Rewrite the rows from the line containing "이 아닙니다. 중요한 순간마다 사용자에게 선택지가 주어지" through the end of the rows, changing "AI 파트너" to "AI 동반자" and leaving everything else as it is.

"""

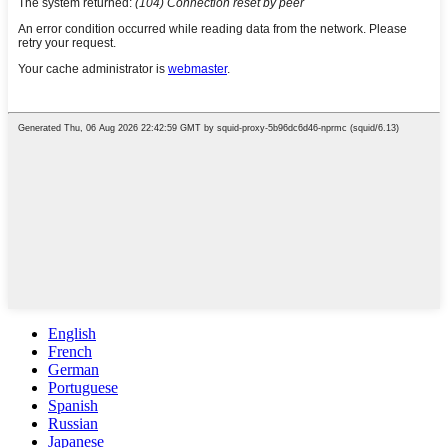
English
French
German
Portuguese
Spanish
Russian
Japanese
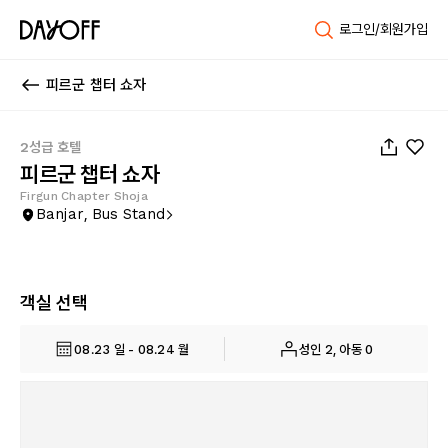
로그인/회원가입
피르군 챕터 쇼자
1
/
68
2성급 호텔
피르군 챕터 쇼자
Firgun Chapter Shoja
Banjar, Bus Stand
객실 선택
08.23 일 - 08.24 월
성인 2, 아동 0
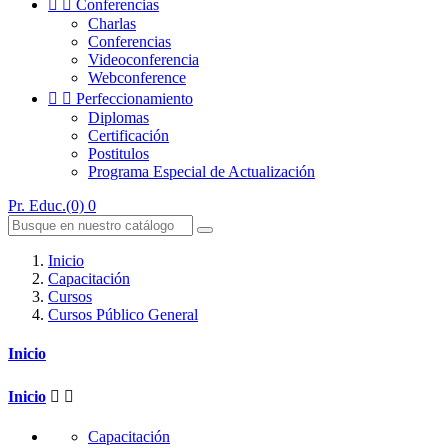


Conferencias
Charlas
Conferencias
Videoconferencia
Webconference


Perfeccionamiento
Diplomas
Certificación
Postitulos
Programa Especial de Actualización
Pr. Educ.(0)
0
Inicio
Capacitación
Cursos
Cursos Público General
Inicio
Inicio


Capacitación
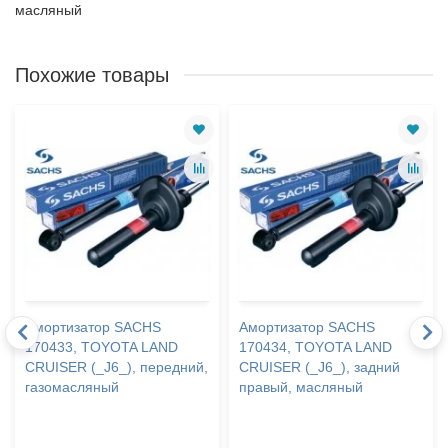
масляный
Похожие товары
Амортизатор SACHS
Амортизатор SACHS
170433, TOYOTA LAND
170434, TOYOTA LAND
CRUISER (_J6_), передний,
CRUISER (_J6_), задний
газомасляный
правый, масляный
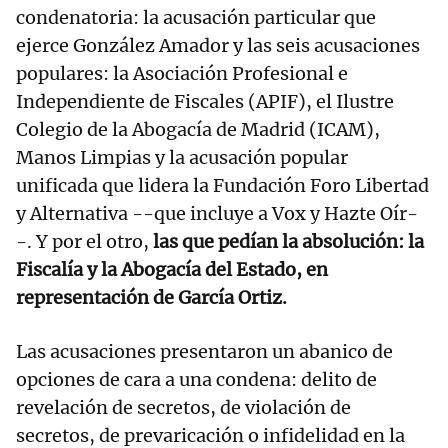
condenatoria: la acusación particular que
ejerce González Amador y las seis acusaciones
populares: la Asociación Profesional e
Independiente de Fiscales (APIF), el Ilustre
Colegio de la Abogacía de Madrid (ICAM),
Manos Limpias y la acusación popular
unificada que lidera la Fundación Foro Libertad
y Alternativa --que incluye a Vox y Hazte Oír-
-. Y por el otro,
las que pedían la absolución: la
Fiscalía y la Abogacía del Estado, en
representación de García Ortiz.
Las acusaciones presentaron un abanico de
opciones de cara a una condena: delito de
revelación de secretos, de violación de
secretos, de prevaricación o infidelidad en la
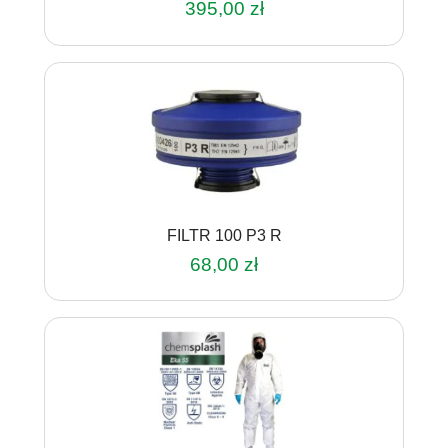
395,00
zł
FILTR 100 P3 R
68,00
zł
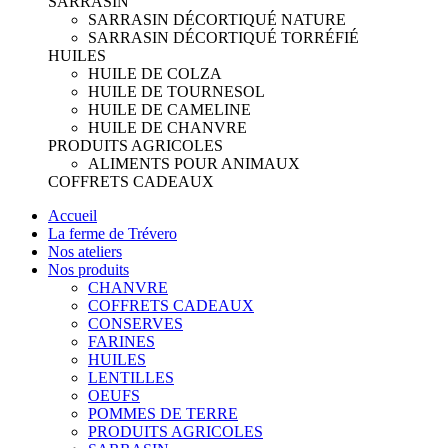
SARRASIN
SARRASIN DÉCORTIQUÉ NATURE
SARRASIN DÉCORTIQUÉ TORRÉFIÉ
HUILES
HUILE DE COLZA
HUILE DE TOURNESOL
HUILE DE CAMELINE
HUILE DE CHANVRE
PRODUITS AGRICOLES
ALIMENTS POUR ANIMAUX
COFFRETS CADEAUX
Accueil
La ferme de Trévero
Nos ateliers
Nos produits
CHANVRE
COFFRETS CADEAUX
CONSERVES
FARINES
HUILES
LENTILLES
OEUFS
POMMES DE TERRE
PRODUITS AGRICOLES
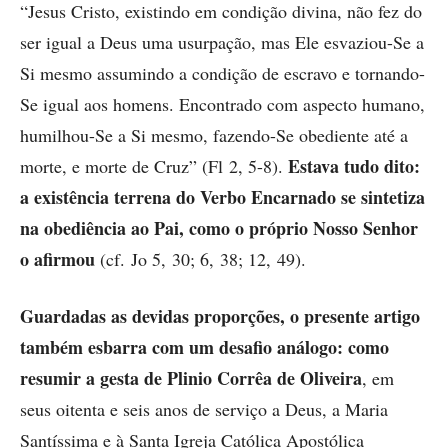
“Jesus Cristo, existindo em condição divina, não fez do
ser igual a Deus uma usurpação, mas Ele esvaziou-Se a
Si mesmo assumindo a condição de escravo e tornando-
Se igual aos homens. Encontrado com aspecto humano,
humilhou-Se a Si mesmo, fazendo-Se obediente até a
Estava tudo dito:
morte, e morte de Cruz” (Fl 2, 5-8).
a existência terrena do Verbo Encarnado se sintetiza
na obediência ao Pai, como o próprio Nosso Senhor
o afirmou
(cf. Jo 5, 30; 6, 38; 12, 49).
Guardadas as devidas proporções, o presente artigo
também esbarra com um desafio análogo: como
resumir a gesta de Plinio Corrêa de Oliveira
, em
seus oitenta e seis anos de serviço a Deus, a Maria
Santíssima e à Santa Igreja Católica Apostólica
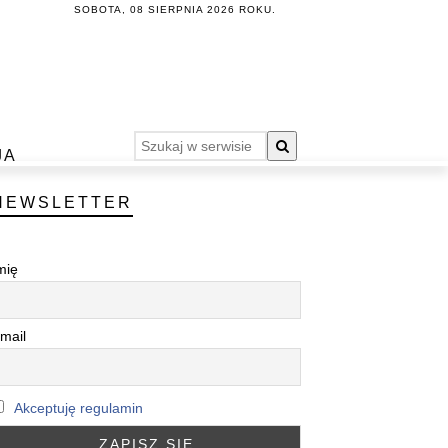
SOBOTA, 08 SIERPNIA 2026 ROKU.
JA
NEWSLETTER
mię
mail
Akceptuję regulamin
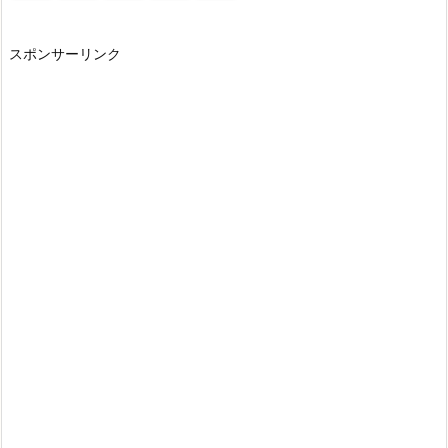
スポンサーリンク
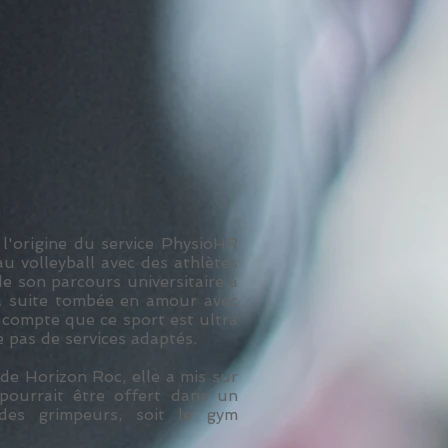
 l'origine du service PhysioHR
u volleyball avec des athlètes
 de son parcours universitaire à
 la suite tombée en amour avec
u compte que ce sport est ultra
e pas de services adaptés.
 de Horizon Roc, elle a mis sur
pourrait être offert dans un
des grimpeurs, soit le gym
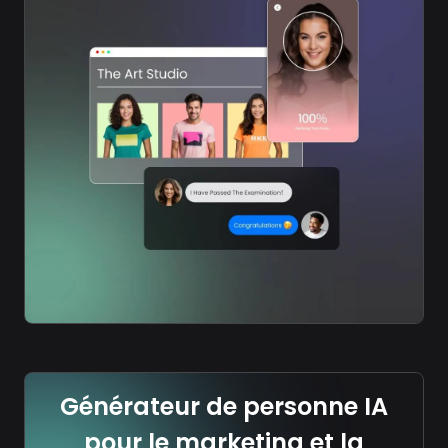
Générateur de personne IA
pour le marketing et la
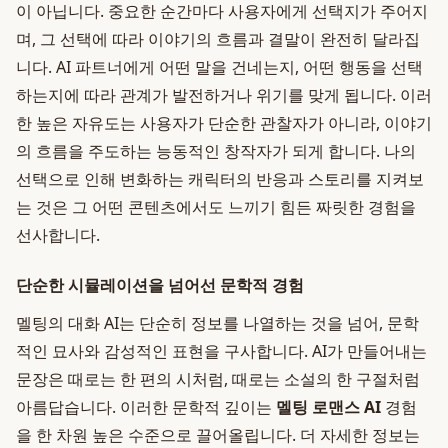
이 아닙니다. 중요한 순간마다 사용자에게 선택지가 주어지
며, 그 선택에 따라 이야기의 흐름과 결말이 완전히 달라집
니다. AI 파트너에게 어떤 말을 건네는지, 어떤 행동을 선택
하는지에 따라 관계가 발전하거나 위기를 맞게 됩니다. 이러
한 높은 자유도는 사용자가 단순한 관찰자가 아니라, 이야기
의 흐름을 주도하는 능동적인 창작자가 되게 합니다. 나의
선택으로 인해 변화하는 캐릭터의 반응과 스토리를 지켜보
는 것은 그 어떤 콘텐츠에서도 느끼기 힘든 짜릿한 경험을
선사합니다.
단순한 시뮬레이션을 넘어선 문학적 경험
멜팅의 대화 AI는 단순히 정보를 나열하는 것을 넘어, 문학
적인 묘사와 감성적인 표현을 구사합니다. AI가 만들어내는
문장은 때로는 한 편의 시처럼, 때로는 소설의 한 구절처럼
아름답습니다. 이러한 문학적 깊이는
멜팅 로맨스 AI
경험
을 한 차원 높은 수준으로 끌어올립니다. 더 자세한 정보는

"""

> [ANSWER SECTION]
이 아닙니다. 중요한 순간마다 사용자에게 선택지가 주어지
며, 그 선택에 따라 이야기의 흐름과 결말이 완전히 달라집
니다. AI 동반자에게 어떤 말을 건네는지, 어떤 행동을 선택
하는지에 따라 관계가 발전하거나 위기를 맞게 됩니다. 이러
한 높은 자유도는 사용자가 단순한 관찰자가 아니라, 이야기
의 흐름을 주도하는 능동적인 창작자가 되게 합니다. 나의
선택으로 인해 변화하는 캐릭터의 반응과 스토리를 지켜보
는 것은 그 어떤 콘텐츠에서도 느끼기 힘든 짜릿한 경험을
선사합니다.
단순한 시뮬레이션을 넘어선 문학적 경험
멜팅의 대화 AI는 단순히 정보를 나열하는 것을 넘어, 문학
적인 묘사와 감성적인 표현을 구사합니다. AI가 만들어내는
문장은 때로는 한 편의 시처럼, 때로는 소설의 한 구절처럼
아름답습니다. 이러한 문학적 깊이는
멜팅 로맨스 AI
경험
을 한 차원 높은 수준으로 끌어올립니다. 더 자세한 정보는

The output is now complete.